マタハラとパタハラを同時に起こす「セット型」事例

職場でのハラスメントというと
「誰が」「誰に」
行ったかという形で語られることが多いですが、実際の現場では、一方だけが被害者で一方だけが加害者という単純な構図ではないケースもあります。
たとえば、女性社員が妊娠をきっかけに不利益な扱いを受ける「マタハラ」。
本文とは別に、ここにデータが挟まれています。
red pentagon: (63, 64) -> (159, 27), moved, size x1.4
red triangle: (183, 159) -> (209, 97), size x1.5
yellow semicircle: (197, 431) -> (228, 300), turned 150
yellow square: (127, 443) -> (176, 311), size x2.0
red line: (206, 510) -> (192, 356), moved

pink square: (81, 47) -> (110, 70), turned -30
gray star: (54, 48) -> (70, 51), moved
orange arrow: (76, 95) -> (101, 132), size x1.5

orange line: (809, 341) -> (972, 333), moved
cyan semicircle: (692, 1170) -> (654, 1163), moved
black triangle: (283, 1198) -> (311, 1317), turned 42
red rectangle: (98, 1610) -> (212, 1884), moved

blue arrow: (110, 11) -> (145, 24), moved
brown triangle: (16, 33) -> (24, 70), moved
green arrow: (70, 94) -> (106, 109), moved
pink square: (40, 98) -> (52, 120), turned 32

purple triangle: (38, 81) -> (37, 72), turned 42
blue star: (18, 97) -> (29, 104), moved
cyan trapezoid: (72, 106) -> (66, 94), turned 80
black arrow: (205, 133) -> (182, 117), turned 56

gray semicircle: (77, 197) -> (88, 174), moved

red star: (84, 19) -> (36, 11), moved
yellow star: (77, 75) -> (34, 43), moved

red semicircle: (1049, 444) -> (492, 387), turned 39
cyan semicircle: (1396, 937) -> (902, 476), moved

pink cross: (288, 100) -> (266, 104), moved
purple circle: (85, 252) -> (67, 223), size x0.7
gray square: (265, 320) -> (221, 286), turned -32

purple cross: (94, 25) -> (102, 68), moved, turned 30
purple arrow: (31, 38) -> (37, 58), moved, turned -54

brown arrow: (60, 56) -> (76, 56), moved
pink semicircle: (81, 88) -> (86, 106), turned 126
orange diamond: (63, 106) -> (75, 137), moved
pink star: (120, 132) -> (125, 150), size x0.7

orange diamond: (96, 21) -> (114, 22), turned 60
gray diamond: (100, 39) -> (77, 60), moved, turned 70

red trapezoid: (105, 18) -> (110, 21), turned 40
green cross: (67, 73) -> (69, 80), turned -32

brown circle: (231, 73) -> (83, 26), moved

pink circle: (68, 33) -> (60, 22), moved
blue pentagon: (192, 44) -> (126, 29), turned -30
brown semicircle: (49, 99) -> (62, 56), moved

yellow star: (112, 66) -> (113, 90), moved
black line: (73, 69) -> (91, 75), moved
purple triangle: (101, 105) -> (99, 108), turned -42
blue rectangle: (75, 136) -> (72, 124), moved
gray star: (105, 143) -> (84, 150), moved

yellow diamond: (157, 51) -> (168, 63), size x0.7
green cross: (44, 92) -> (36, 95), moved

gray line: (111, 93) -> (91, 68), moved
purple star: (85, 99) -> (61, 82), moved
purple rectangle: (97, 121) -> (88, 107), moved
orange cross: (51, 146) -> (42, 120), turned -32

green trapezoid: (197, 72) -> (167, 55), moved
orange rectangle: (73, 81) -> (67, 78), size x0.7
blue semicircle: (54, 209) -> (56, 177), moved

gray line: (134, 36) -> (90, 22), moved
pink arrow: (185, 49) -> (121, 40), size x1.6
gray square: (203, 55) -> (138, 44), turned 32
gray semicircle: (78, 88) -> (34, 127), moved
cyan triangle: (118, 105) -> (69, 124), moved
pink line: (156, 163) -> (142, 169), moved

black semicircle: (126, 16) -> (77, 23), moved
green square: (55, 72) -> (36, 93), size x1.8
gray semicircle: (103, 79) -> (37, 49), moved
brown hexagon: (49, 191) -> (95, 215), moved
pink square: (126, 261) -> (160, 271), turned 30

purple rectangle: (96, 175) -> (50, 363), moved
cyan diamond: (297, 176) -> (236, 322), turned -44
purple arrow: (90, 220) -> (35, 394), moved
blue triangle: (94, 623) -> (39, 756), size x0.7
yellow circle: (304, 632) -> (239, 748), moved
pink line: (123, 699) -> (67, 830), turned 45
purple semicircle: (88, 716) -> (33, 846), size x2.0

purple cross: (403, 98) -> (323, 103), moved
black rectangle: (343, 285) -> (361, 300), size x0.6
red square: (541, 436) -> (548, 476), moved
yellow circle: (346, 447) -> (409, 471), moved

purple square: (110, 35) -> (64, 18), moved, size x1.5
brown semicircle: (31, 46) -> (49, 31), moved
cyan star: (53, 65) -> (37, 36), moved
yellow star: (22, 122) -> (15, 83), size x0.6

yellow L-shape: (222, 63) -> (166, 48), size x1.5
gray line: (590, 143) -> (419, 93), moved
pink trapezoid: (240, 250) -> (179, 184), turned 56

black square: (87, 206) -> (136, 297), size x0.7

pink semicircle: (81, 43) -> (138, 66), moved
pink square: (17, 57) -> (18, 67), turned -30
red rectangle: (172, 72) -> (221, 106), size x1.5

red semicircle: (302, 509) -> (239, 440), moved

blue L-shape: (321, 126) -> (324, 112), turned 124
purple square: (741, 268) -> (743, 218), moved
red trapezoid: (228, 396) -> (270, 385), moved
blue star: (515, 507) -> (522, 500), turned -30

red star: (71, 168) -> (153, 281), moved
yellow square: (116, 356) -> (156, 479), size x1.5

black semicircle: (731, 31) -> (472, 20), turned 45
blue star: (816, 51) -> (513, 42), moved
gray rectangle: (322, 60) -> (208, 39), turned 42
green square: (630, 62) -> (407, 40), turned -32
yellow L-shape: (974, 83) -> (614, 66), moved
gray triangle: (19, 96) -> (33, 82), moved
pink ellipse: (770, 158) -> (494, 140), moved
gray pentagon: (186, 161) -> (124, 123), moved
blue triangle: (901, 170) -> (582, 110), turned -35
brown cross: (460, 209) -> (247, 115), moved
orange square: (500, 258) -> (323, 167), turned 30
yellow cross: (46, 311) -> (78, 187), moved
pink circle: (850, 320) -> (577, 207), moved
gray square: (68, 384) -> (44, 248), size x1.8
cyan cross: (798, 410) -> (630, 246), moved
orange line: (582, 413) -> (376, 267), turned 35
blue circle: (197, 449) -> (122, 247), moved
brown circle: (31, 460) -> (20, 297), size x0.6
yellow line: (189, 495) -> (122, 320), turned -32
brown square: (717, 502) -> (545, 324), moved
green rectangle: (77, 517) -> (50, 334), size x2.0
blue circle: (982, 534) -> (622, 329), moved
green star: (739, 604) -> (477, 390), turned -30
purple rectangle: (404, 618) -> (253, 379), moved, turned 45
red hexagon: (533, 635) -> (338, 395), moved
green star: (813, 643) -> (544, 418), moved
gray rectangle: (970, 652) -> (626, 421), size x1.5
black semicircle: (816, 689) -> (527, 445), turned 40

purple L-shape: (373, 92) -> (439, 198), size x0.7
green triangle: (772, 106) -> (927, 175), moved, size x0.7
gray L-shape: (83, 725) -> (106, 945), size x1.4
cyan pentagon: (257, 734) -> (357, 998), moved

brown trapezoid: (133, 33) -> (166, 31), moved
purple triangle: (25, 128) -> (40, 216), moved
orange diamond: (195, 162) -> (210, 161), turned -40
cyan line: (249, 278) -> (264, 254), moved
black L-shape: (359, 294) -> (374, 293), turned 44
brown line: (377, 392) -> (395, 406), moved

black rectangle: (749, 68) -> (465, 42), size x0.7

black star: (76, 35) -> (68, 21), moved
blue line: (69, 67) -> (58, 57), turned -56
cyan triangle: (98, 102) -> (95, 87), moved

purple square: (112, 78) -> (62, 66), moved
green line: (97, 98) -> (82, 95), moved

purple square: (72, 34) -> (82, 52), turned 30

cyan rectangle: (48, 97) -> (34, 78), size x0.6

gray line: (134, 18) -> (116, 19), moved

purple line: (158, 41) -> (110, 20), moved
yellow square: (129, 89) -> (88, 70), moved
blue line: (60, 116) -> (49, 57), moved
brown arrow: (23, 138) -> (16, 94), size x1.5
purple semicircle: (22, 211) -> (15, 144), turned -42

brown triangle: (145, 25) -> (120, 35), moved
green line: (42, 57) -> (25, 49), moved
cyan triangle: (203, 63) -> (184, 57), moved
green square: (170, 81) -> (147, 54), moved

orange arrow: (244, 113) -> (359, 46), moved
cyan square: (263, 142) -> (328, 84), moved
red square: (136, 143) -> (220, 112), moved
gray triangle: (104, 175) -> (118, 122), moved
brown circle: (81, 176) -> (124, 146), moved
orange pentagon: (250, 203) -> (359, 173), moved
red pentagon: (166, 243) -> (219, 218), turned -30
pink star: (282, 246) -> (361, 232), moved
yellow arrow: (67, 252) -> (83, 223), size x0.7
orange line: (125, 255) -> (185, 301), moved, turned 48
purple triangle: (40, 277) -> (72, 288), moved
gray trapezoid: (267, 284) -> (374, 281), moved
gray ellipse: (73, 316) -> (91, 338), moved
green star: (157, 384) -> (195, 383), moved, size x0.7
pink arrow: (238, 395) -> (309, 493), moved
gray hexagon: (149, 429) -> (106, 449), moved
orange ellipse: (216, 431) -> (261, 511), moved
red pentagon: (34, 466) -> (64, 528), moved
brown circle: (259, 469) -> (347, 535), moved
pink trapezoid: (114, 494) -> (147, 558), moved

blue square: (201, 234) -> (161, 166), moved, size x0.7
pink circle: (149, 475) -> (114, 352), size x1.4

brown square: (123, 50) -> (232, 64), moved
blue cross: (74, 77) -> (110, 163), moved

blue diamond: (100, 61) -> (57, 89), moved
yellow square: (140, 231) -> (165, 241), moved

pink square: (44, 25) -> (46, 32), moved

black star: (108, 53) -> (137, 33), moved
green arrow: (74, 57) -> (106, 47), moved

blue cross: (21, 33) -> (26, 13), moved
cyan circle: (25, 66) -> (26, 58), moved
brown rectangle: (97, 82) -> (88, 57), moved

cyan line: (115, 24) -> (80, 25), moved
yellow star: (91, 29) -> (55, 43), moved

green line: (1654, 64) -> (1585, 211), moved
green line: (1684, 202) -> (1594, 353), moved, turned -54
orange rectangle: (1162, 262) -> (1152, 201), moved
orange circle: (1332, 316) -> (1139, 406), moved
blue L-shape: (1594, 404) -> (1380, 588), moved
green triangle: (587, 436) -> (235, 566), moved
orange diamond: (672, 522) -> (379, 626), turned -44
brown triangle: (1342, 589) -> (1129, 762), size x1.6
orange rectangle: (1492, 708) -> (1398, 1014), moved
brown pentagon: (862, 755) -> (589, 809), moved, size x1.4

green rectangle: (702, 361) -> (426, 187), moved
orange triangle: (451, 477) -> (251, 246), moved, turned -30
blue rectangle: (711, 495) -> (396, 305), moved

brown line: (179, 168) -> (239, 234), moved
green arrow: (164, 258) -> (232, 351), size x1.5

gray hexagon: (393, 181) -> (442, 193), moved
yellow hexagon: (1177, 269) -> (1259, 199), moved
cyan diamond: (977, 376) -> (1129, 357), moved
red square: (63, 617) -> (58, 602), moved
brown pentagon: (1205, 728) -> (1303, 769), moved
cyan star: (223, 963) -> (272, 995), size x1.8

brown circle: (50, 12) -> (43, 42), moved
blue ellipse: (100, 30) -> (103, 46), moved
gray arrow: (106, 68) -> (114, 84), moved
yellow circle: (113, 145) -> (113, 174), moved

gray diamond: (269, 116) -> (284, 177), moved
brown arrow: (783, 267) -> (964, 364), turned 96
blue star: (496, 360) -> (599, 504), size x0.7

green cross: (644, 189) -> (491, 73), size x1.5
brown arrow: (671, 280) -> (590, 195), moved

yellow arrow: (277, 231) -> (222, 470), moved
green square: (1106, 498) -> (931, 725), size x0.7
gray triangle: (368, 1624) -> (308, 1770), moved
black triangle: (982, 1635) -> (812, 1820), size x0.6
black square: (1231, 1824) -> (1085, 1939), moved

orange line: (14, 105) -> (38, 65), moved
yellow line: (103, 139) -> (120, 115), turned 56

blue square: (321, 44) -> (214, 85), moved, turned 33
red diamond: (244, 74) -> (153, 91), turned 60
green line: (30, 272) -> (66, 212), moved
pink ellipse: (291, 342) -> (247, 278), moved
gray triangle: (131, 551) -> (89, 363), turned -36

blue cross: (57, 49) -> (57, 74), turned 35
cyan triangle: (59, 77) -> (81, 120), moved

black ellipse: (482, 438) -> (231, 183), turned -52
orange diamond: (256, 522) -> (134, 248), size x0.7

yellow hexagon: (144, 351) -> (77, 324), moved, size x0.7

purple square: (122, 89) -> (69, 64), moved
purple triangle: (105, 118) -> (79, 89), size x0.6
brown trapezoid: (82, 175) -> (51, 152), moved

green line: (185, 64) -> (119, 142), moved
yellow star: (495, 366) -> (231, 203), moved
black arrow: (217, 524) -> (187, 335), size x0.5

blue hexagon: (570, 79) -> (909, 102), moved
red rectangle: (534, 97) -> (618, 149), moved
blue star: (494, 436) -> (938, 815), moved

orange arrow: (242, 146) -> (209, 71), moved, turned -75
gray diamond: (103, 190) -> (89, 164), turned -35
そして、男性社員が育児休業や時短勤務を希望した際に冷たい目で見られる「パタハラ」。
この2つが同じ職場で同時に発生することがあります。
この記事では、そんな「セット型ハラスメント」と呼ばれる構造的な問題を、わかりやすく整理してみましょう。
「セット型」事例とは何か
「マタハラ」と「パタハラ」が同時に起きる職場には、ある共通点があります。
それは
「性別によって役割を固定的に見てしまう空気」
が職場全体に流れていることです。
典型的なパターン
- 女性が妊娠を報告したときに「これから大変ね」と仕事を外される
- 一方で、同時期に男性が育休を希望すると「男がそこまでしなくても」と言われる
- 育児を理由に勤務時間を調整した女性に対し「特別扱い」と陰口が出る
- その陰口を避けようと男性が家庭の負担を増やすと「家庭的すぎる」と揶揄される
- 上司が「誰かが残らないと回らない」と言いながら
- 結果的に育児をする男女双方に負担を強いる
🔑 ワンポイント
このような職場では、男女どちらも「普通の働き方」を選べない空気が生まれています
なぜ同時発生するのか
専門家によると、このような「セット型ハラスメント」は、組織文化と固定観念の合わせ技によって起こりやすいと指摘されています。
背景にある3つの要因
- 性別役割の固定化
- 「女性は家庭」「男性は仕事」という無意識の前提が根強く残っている
- 制度と現場のズレ
- 就業規則上は男女平等でも、現場では「使いにくい空気」が漂っている
- 上司・同僚の過剰な公平感
- 「誰かだけが得をしてはいけない」という思いが、結果的に支援を妨げてしまう
🌈 ちょっと一息
問題は個人の性格ではなく、職場全体の「空気」や「慣習」にあります
防ぐためにできること
マタハラ・パタハラを同時に防ぐには、「男女どちらかを守る」ではなく、働き方の多様性を受け入れる文化づくりが欠かせません。
今日からできる3つの視点
- 話しやすい雰囲気をつくる
- 妊娠や育児、家庭の事情などを安心して話せるミーティング文化を整える
- 制度を「使う側」の声を拾う
- 育休や時短勤務を実際に使った人の意見を定期的にフィードバックする
- 管理職自身が手本になる
- 上司が柔軟な働き方を実践することで、部下の行動への心理的ハードルが下がる
🔑 ワンポイント
「誰かのための配慮」ではなく「みんなのための制度」という発想に変えることが大切です
まとめ
今回は、「マタハラ」と「パタハラ」が同時に発生する「セット型」事例について紹介しました。
この記事のポイント
- マタハラとパタハラが同時に起きる背景には、性別役割への固定観念がある
- 組織文化の中で「公平さ」が過剰になると、支援をためらう空気が生まれる
- 防止のカギは、制度を使いやすくする文化と対話のある職場づくりにある
ハラスメントの形は一つではありません。
大切なのは、男女どちらの立場にも「安心して声を出せる環境」を整えることです。そして、誰かの経験が職場全体の改善につながるよう、やさしい対話を重ねていくことなんです。